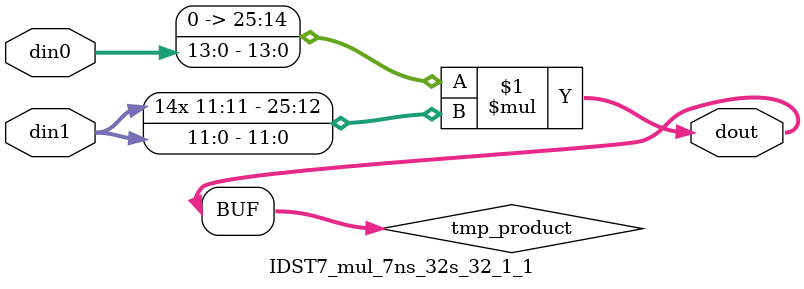
<source format=v>

`timescale 1 ns / 1 ps

 module IDST7_mul_7ns_32s_32_1_1(din0, din1, dout);
parameter ID = 1;
parameter NUM_STAGE = 0;
parameter din0_WIDTH = 14;
parameter din1_WIDTH = 12;
parameter dout_WIDTH = 26;

input [din0_WIDTH - 1 : 0] din0; 
input [din1_WIDTH - 1 : 0] din1; 
output [dout_WIDTH - 1 : 0] dout;

wire signed [dout_WIDTH - 1 : 0] tmp_product;

























assign tmp_product = $signed({1'b0, din0}) * $signed(din1);










assign dout = tmp_product;





















endmodule

</source>
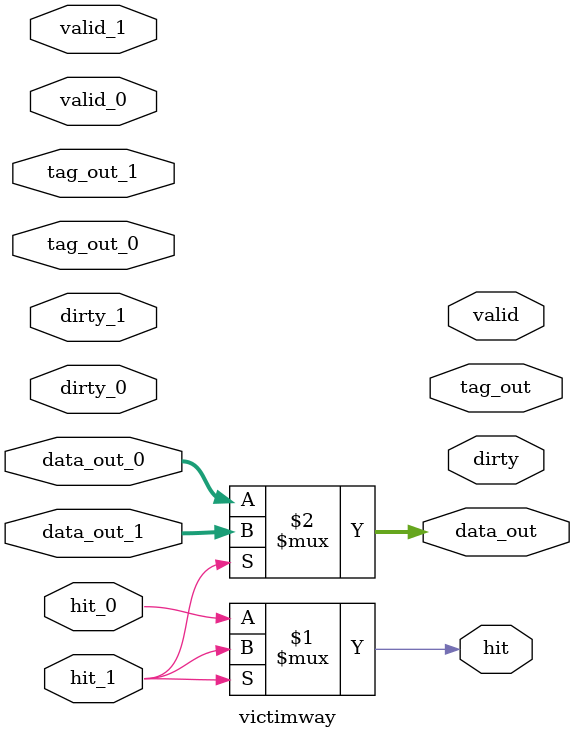
<source format=v>
/* $Author: karu $ */
/* $LastChangedDate: 2009-03-04 23:09:45 -0600 (Wed, 04 Mar 2009) $ */
/* $Rev: 45 $ */
// D-flipflop
`default_nettype none
module victimway (data_out, dirty, tag_out, valid, hit,
                    data_out_0, dirty_0, tag_out_0, valid_0, hit_0,
                    data_out_1, dirty_1, tag_out_1, valid_1, hit_1
                    );

    output  wire [15:0]  data_out;
    output  wire [4:0]   tag_out;
    output  wire         hit, valid, dirty;
    input   wire [15:0]  data_out_0;
    input   wire [4:0]   tag_out_0;
    input   wire         hit_0, valid_0, dirty_0;
    input   wire [15:0]  data_out_1;
    input   wire [4:0]   tag_out_1;
    input   wire         hit_1, valid_1, dirty_1;

    
    assign hit = (hit_1)? hit_1: hit_0;
    assign data_out = (hit_1)? data_out_1: data_out_0;

endmodule
`default_nettype wire
// DUMMY LINE FOR REV CONTROL :0:

</source>
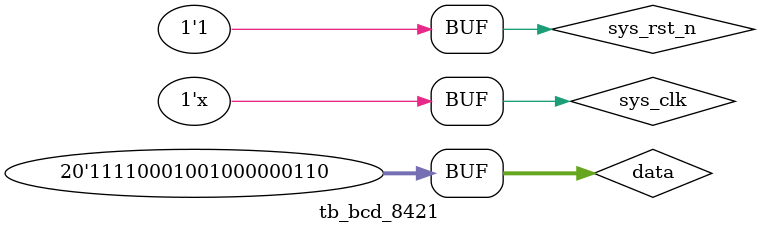
<source format=v>
`timescale 1ns/1ns
module tb_bcd_8421();

reg             sys_clk;
reg             sys_rst_n;
reg     [19:0]  data;

wire    [3:0]   unit;
wire    [3:0]   ten;
wire    [3:0]   hun;
wire    [3:0]   tho;
wire    [3:0]   t_tho;
wire    [3:0]   h_tho;

initial
    begin
        sys_clk     = 1'b1;
        sys_rst_n   <= 1'b0;
        data        <= 20'd0;
        #30
        sys_rst_n   <= 1'b1;
        data        <= 20'd123_456;
        #3000
        data        <= 20'd654_321;
        #3000
        data        <= 20'd987_654;
    end
    
always #10 sys_clk = ~sys_clk;

bcd_8421 bcd_8421_inst
(
        .sys_clk    (sys_clk),
        .sys_rst_n  (sys_rst_n),
        .data       (data),
                    
        .unit       (unit),
        .ten        (ten),
        .hun        (hun),
        .tho        (tho),
        .t_tho      (t_tho),
        .h_tho      (h_tho)
);

endmodule
</source>
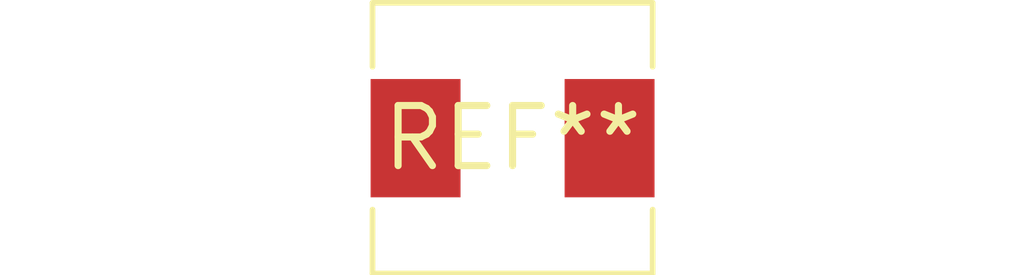
<source format=kicad_pcb>
(kicad_pcb (version 20240108) (generator pcbnew)

  (general
    (thickness 1.6)
  )

  (paper "A4")
  (layers
    (0 "F.Cu" signal)
    (31 "B.Cu" signal)
    (32 "B.Adhes" user "B.Adhesive")
    (33 "F.Adhes" user "F.Adhesive")
    (34 "B.Paste" user)
    (35 "F.Paste" user)
    (36 "B.SilkS" user "B.Silkscreen")
    (37 "F.SilkS" user "F.Silkscreen")
    (38 "B.Mask" user)
    (39 "F.Mask" user)
    (40 "Dwgs.User" user "User.Drawings")
    (41 "Cmts.User" user "User.Comments")
    (42 "Eco1.User" user "User.Eco1")
    (43 "Eco2.User" user "User.Eco2")
    (44 "Edge.Cuts" user)
    (45 "Margin" user)
    (46 "B.CrtYd" user "B.Courtyard")
    (47 "F.CrtYd" user "F.Courtyard")
    (48 "B.Fab" user)
    (49 "F.Fab" user)
    (50 "User.1" user)
    (51 "User.2" user)
    (52 "User.3" user)
    (53 "User.4" user)
    (54 "User.5" user)
    (55 "User.6" user)
    (56 "User.7" user)
    (57 "User.8" user)
    (58 "User.9" user)
  )

  (setup
    (pad_to_mask_clearance 0)
    (pcbplotparams
      (layerselection 0x00010fc_ffffffff)
      (plot_on_all_layers_selection 0x0000000_00000000)
      (disableapertmacros false)
      (usegerberextensions false)
      (usegerberattributes false)
      (usegerberadvancedattributes false)
      (creategerberjobfile false)
      (dashed_line_dash_ratio 12.000000)
      (dashed_line_gap_ratio 3.000000)
      (svgprecision 4)
      (plotframeref false)
      (viasonmask false)
      (mode 1)
      (useauxorigin false)
      (hpglpennumber 1)
      (hpglpenspeed 20)
      (hpglpendiameter 15.000000)
      (dxfpolygonmode false)
      (dxfimperialunits false)
      (dxfusepcbnewfont false)
      (psnegative false)
      (psa4output false)
      (plotreference false)
      (plotvalue false)
      (plotinvisibletext false)
      (sketchpadsonfab false)
      (subtractmaskfromsilk false)
      (outputformat 1)
      (mirror false)
      (drillshape 1)
      (scaleselection 1)
      (outputdirectory "")
    )
  )

  (net 0 "")

  (footprint "L_Sunlord_MWSA0503S" (layer "F.Cu") (at 0 0))

)

</source>
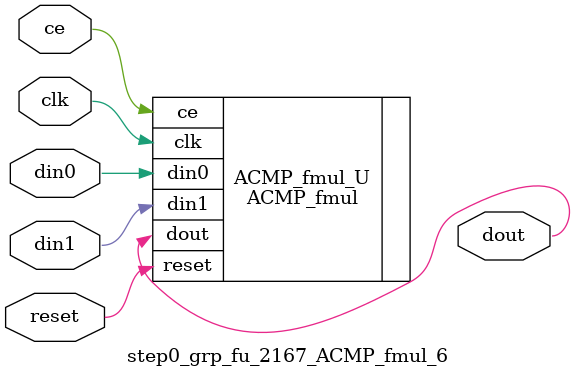
<source format=v>

`timescale 1 ns / 1 ps
module step0_grp_fu_2167_ACMP_fmul_6(
    clk,
    reset,
    ce,
    din0,
    din1,
    dout);

parameter ID = 32'd1;
parameter NUM_STAGE = 32'd1;
parameter din0_WIDTH = 32'd1;
parameter din1_WIDTH = 32'd1;
parameter dout_WIDTH = 32'd1;
input clk;
input reset;
input ce;
input[din0_WIDTH - 1:0] din0;
input[din1_WIDTH - 1:0] din1;
output[dout_WIDTH - 1:0] dout;



ACMP_fmul #(
.ID( ID ),
.NUM_STAGE( 4 ),
.din0_WIDTH( din0_WIDTH ),
.din1_WIDTH( din1_WIDTH ),
.dout_WIDTH( dout_WIDTH ))
ACMP_fmul_U(
    .clk( clk ),
    .reset( reset ),
    .ce( ce ),
    .din0( din0 ),
    .din1( din1 ),
    .dout( dout ));

endmodule

</source>
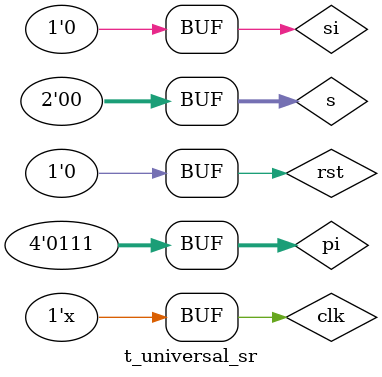
<source format=v>
module t_universal_sr();
wire [3:0] q;
reg [1:0] s;
reg clk,rst,si;
reg [3:0] pi;

universal_sr m1(q,clk,rst,s,si,pi);

initial begin
clk=0;rst=0;s=2'b00;si=1;pi=4'b0110;
#2 rst=1;
#8 rst=0;s=2'b01;
#40 s=2'b10;si=0;
#40 s=2'b11;
#10 pi=4'b0111;
#10 s=2'b00;
end
always #5 clk=~clk;
endmodule
</source>
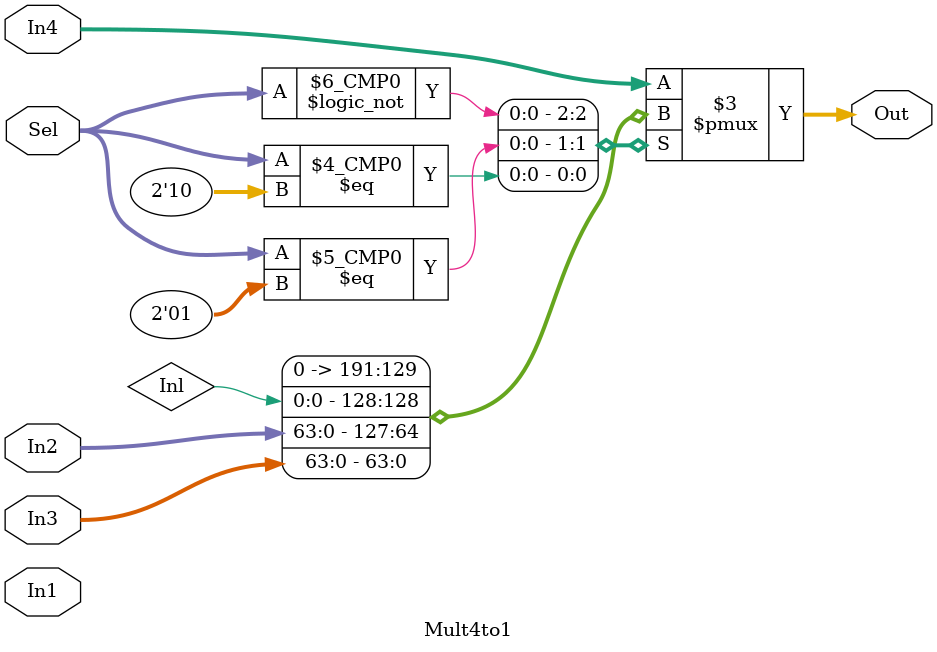
<source format=v>
module Mult4to1 (In1, In2, In3, In4, Sel, Out);
    input [63:0] In1, In2, In3, In4; //four 64-bit inputs
    input [1:0] Sel; //selector signal
    output reg [63:0] Out; // 64-bit output
    always @(In1, In2, In3, In4, Sel)
        case (Sel) // a 4->1 multiplexor
            0: Out <= Inl;
            1: Out <= In2;
            2: Out <= In3;
            default: Out <= In4;
        endcase
endmodule
</source>
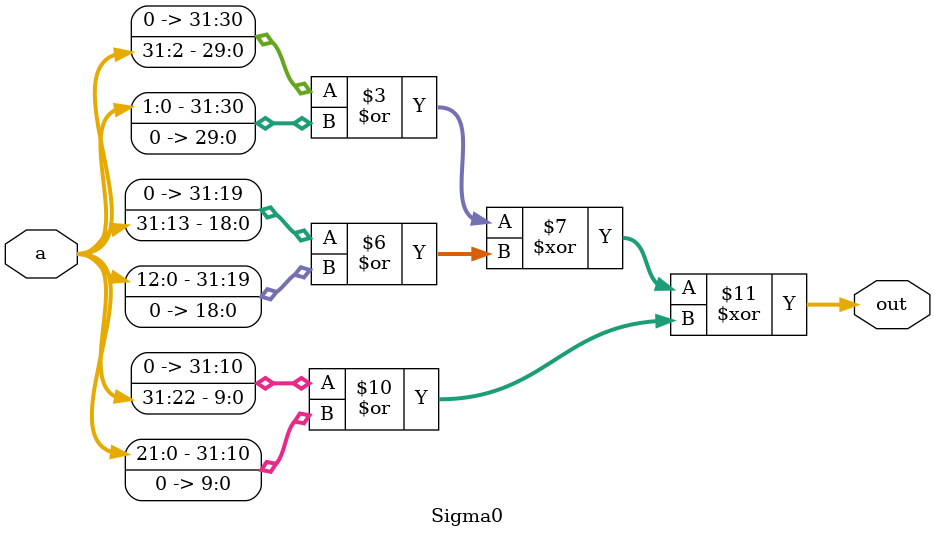
<source format=v>
module Sigma0 (
    input  wire [31:0] a,   // Đầu vào 32-bit
    output wire [31:0] out  // Đầu ra 32-bit
);

    // Tính toán \Sigma_0
    assign out = (a >> 2 | a << (30)) ^  // rightrotate 2
                 (a >> 13 | a << (19)) ^ // rightrotate 13
                 (a >> 22 | a << (10));  // rightrotate 22

endmodule
</source>
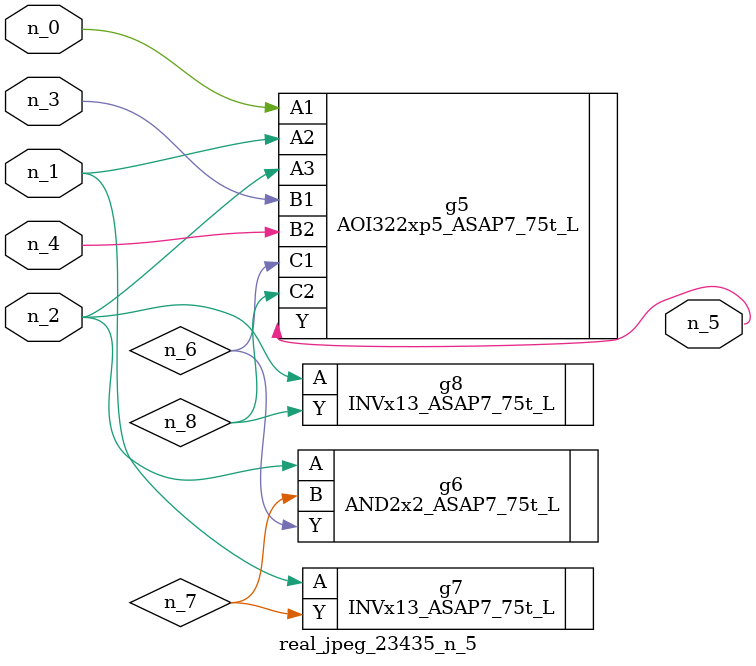
<source format=v>
module real_jpeg_23435_n_5 (n_4, n_0, n_1, n_2, n_3, n_5);

input n_4;
input n_0;
input n_1;
input n_2;
input n_3;

output n_5;

wire n_8;
wire n_6;
wire n_7;

AOI322xp5_ASAP7_75t_L g5 ( 
.A1(n_0),
.A2(n_1),
.A3(n_2),
.B1(n_3),
.B2(n_4),
.C1(n_6),
.C2(n_8),
.Y(n_5)
);

INVx13_ASAP7_75t_L g7 ( 
.A(n_1),
.Y(n_7)
);

AND2x2_ASAP7_75t_L g6 ( 
.A(n_2),
.B(n_7),
.Y(n_6)
);

INVx13_ASAP7_75t_L g8 ( 
.A(n_2),
.Y(n_8)
);


endmodule
</source>
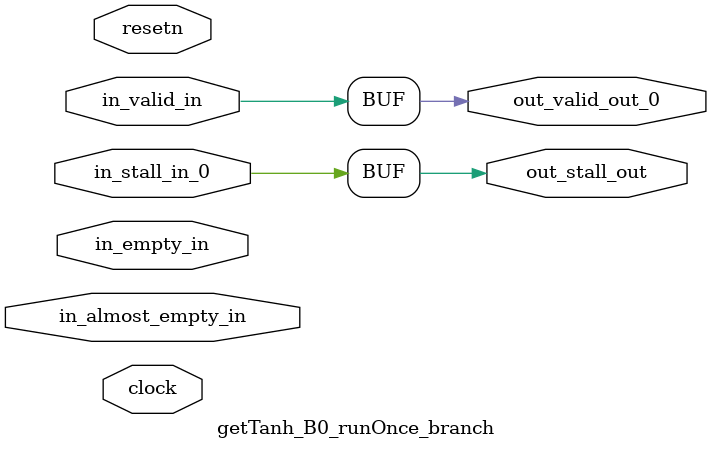
<source format=sv>



(* altera_attribute = "-name AUTO_SHIFT_REGISTER_RECOGNITION OFF; -name MESSAGE_DISABLE 10036; -name MESSAGE_DISABLE 10037; -name MESSAGE_DISABLE 14130; -name MESSAGE_DISABLE 14320; -name MESSAGE_DISABLE 15400; -name MESSAGE_DISABLE 14130; -name MESSAGE_DISABLE 10036; -name MESSAGE_DISABLE 12020; -name MESSAGE_DISABLE 12030; -name MESSAGE_DISABLE 12010; -name MESSAGE_DISABLE 12110; -name MESSAGE_DISABLE 14320; -name MESSAGE_DISABLE 13410; -name MESSAGE_DISABLE 113007; -name MESSAGE_DISABLE 10958" *)
module getTanh_B0_runOnce_branch (
    input wire [0:0] in_almost_empty_in,
    input wire [0:0] in_empty_in,
    input wire [0:0] in_stall_in_0,
    input wire [0:0] in_valid_in,
    output wire [0:0] out_stall_out,
    output wire [0:0] out_valid_out_0,
    input wire clock,
    input wire resetn
    );

    reg [0:0] rst_sync_rst_sclrn;


    // out_stall_out(GPOUT,6)
    assign out_stall_out = in_stall_in_0;

    // out_valid_out_0(GPOUT,7)
    assign out_valid_out_0 = in_valid_in;

    // rst_sync(RESETSYNC,8)
    acl_reset_handler #(
        .ASYNC_RESET(0),
        .USE_SYNCHRONIZER(1),
        .PULSE_EXTENSION(0),
        .PIPE_DEPTH(3),
        .DUPLICATE(1)
    ) therst_sync (
        .clk(clock),
        .i_resetn(resetn),
        .o_sclrn(rst_sync_rst_sclrn)
    );

endmodule

</source>
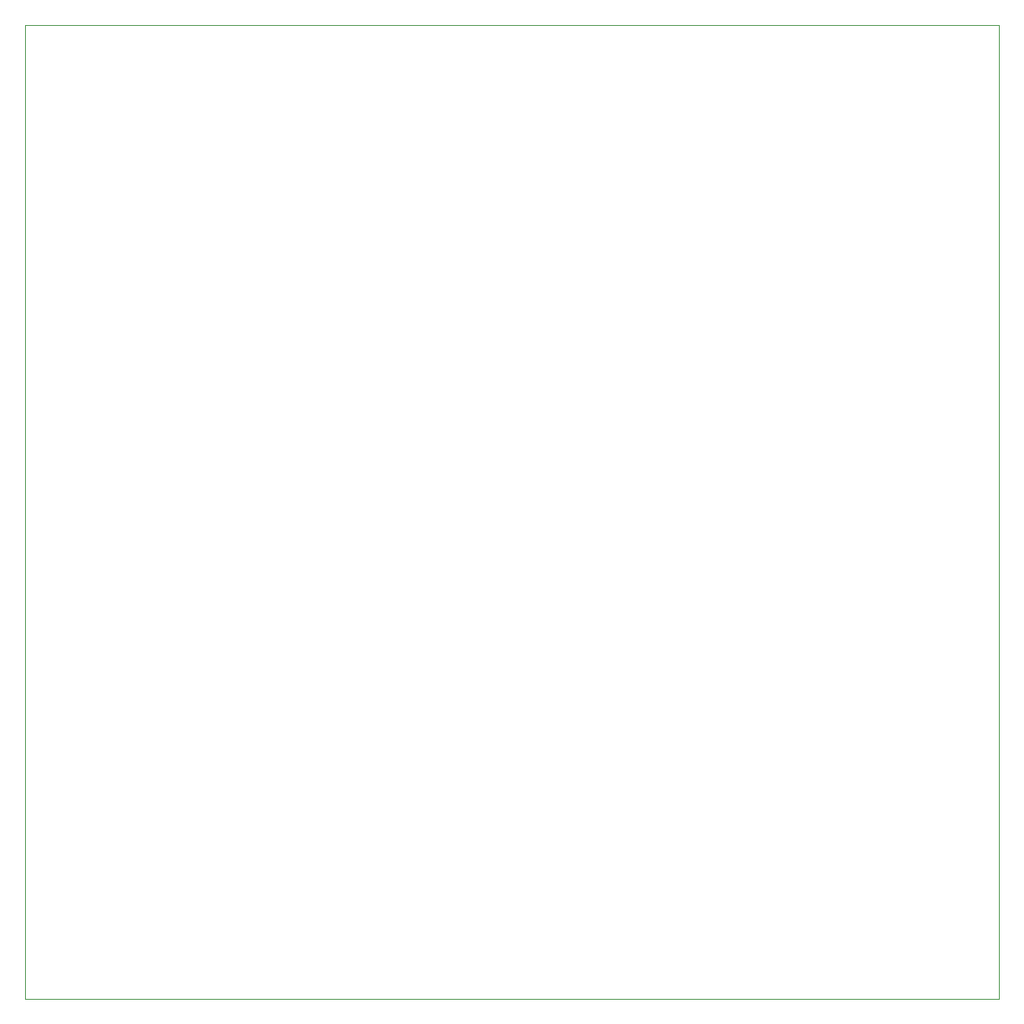
<source format=gbr>
%TF.GenerationSoftware,KiCad,Pcbnew,6.0.10-86aedd382b~118~ubuntu22.10.1*%
%TF.CreationDate,2023-07-03T20:16:53-07:00*%
%TF.ProjectId,6502v2,36353032-7632-42e6-9b69-6361645f7063,rev?*%
%TF.SameCoordinates,Original*%
%TF.FileFunction,Profile,NP*%
%FSLAX46Y46*%
G04 Gerber Fmt 4.6, Leading zero omitted, Abs format (unit mm)*
G04 Created by KiCad (PCBNEW 6.0.10-86aedd382b~118~ubuntu22.10.1) date 2023-07-03 20:16:53*
%MOMM*%
%LPD*%
G01*
G04 APERTURE LIST*
%TA.AperFunction,Profile*%
%ADD10C,0.100000*%
%TD*%
G04 APERTURE END LIST*
D10*
X30500000Y-26250000D02*
X132500000Y-26250000D01*
X132500000Y-26250000D02*
X132500000Y-128250000D01*
X132500000Y-128250000D02*
X30500000Y-128250000D01*
X30500000Y-128250000D02*
X30500000Y-26250000D01*
M02*

</source>
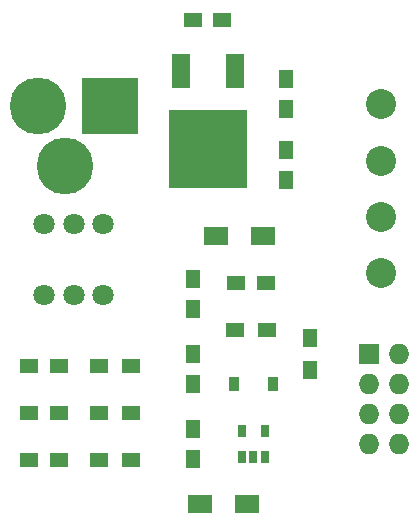
<source format=gts>
%FSLAX46Y46*%
G04 Gerber Fmt 4.6, Leading zero omitted, Abs format (unit mm)*
G04 Created by KiCad (PCBNEW (2014-10-22 BZR 5214)-product) date Sat 10 Oct 2015 03:54:35 PM EDT*
%MOMM*%
G01*
G04 APERTURE LIST*
%ADD10C,0.200000*%
%ADD11R,2.000000X1.600000*%
%ADD12R,1.250000X1.500000*%
%ADD13R,1.500000X1.250000*%
%ADD14C,4.800600*%
%ADD15R,4.800600X4.800600*%
%ADD16R,0.910000X1.220000*%
%ADD17R,1.727200X1.727200*%
%ADD18O,1.727200X1.727200*%
%ADD19R,1.500000X1.300000*%
%ADD20R,1.300000X1.500000*%
%ADD21R,0.650000X1.060000*%
%ADD22R,1.600000X3.000000*%
%ADD23R,6.700000X6.700000*%
%ADD24C,2.540000*%
%ADD25C,1.800000*%
G04 APERTURE END LIST*
D10*
D11*
X168660000Y-144700000D03*
X172660000Y-144700000D03*
D12*
X168120000Y-132020000D03*
X168120000Y-134520000D03*
D13*
X168090000Y-103710000D03*
X170590000Y-103710000D03*
X171750000Y-126000000D03*
X174250000Y-126000000D03*
D12*
X176000000Y-111250000D03*
X176000000Y-108750000D03*
D11*
X170000000Y-122000000D03*
X174000000Y-122000000D03*
D14*
X155000000Y-111000000D03*
D15*
X161096000Y-111000000D03*
D14*
X157286000Y-116080000D03*
D13*
X156750000Y-141000000D03*
X154250000Y-141000000D03*
X156750000Y-137000000D03*
X154250000Y-137000000D03*
X154250000Y-133000000D03*
X156750000Y-133000000D03*
D16*
X171565000Y-134540000D03*
X174835000Y-134540000D03*
D12*
X168120000Y-138370000D03*
X168120000Y-140870000D03*
X168120000Y-128170000D03*
X168120000Y-125670000D03*
D17*
X183000000Y-132000000D03*
D18*
X185540000Y-132000000D03*
X183000000Y-134540000D03*
X185540000Y-134540000D03*
X183000000Y-137080000D03*
X185540000Y-137080000D03*
X183000000Y-139620000D03*
X185540000Y-139620000D03*
D19*
X162850000Y-141000000D03*
X160150000Y-141000000D03*
X162850000Y-137000000D03*
X160150000Y-137000000D03*
X162850000Y-133000000D03*
X160150000Y-133000000D03*
X171650000Y-130000000D03*
X174350000Y-130000000D03*
D20*
X178000000Y-130650000D03*
X178000000Y-133350000D03*
D21*
X172250000Y-140720000D03*
X173200000Y-140720000D03*
X174150000Y-140720000D03*
X174150000Y-138520000D03*
X172250000Y-138520000D03*
D22*
X171640000Y-108030000D03*
X167040000Y-108030000D03*
D23*
X169340000Y-114680000D03*
D24*
X184000000Y-120381250D03*
X184000000Y-115618750D03*
X184000000Y-110856250D03*
X184000000Y-125143750D03*
D25*
X155500000Y-121000000D03*
X158000000Y-121000000D03*
X160500000Y-121000000D03*
X155500000Y-127000000D03*
X158000000Y-127000000D03*
X160500000Y-127000000D03*
D12*
X176000000Y-114750000D03*
X176000000Y-117250000D03*
M02*

</source>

□ □ □

▶ _Task to complete_: Transcribe, exactly and without additions, the lines of the records above, beginning with the line that contains "G04 Created by KiCad (PCBNEW (2014-10-22" and ending with the line that contains "X170590000Y-103710000D03*", both included.

▶ _Completed exercise_:
G04 Created by KiCad (PCBNEW (2014-10-22 BZR 5214)-product) date Sat 10 Oct 2015 03:54:35 PM EDT*
%MOMM*%
G01*
G04 APERTURE LIST*
%ADD10C,0.200000*%
%ADD11R,2.000000X1.600000*%
%ADD12R,1.250000X1.500000*%
%ADD13R,1.500000X1.250000*%
%ADD14C,4.800600*%
%ADD15R,4.800600X4.800600*%
%ADD16R,0.910000X1.220000*%
%ADD17R,1.727200X1.727200*%
%ADD18O,1.727200X1.727200*%
%ADD19R,1.500000X1.300000*%
%ADD20R,1.300000X1.500000*%
%ADD21R,0.650000X1.060000*%
%ADD22R,1.600000X3.000000*%
%ADD23R,6.700000X6.700000*%
%ADD24C,2.540000*%
%ADD25C,1.800000*%
G04 APERTURE END LIST*
D10*
D11*
X168660000Y-144700000D03*
X172660000Y-144700000D03*
D12*
X168120000Y-132020000D03*
X168120000Y-134520000D03*
D13*
X168090000Y-103710000D03*
X170590000Y-103710000D03*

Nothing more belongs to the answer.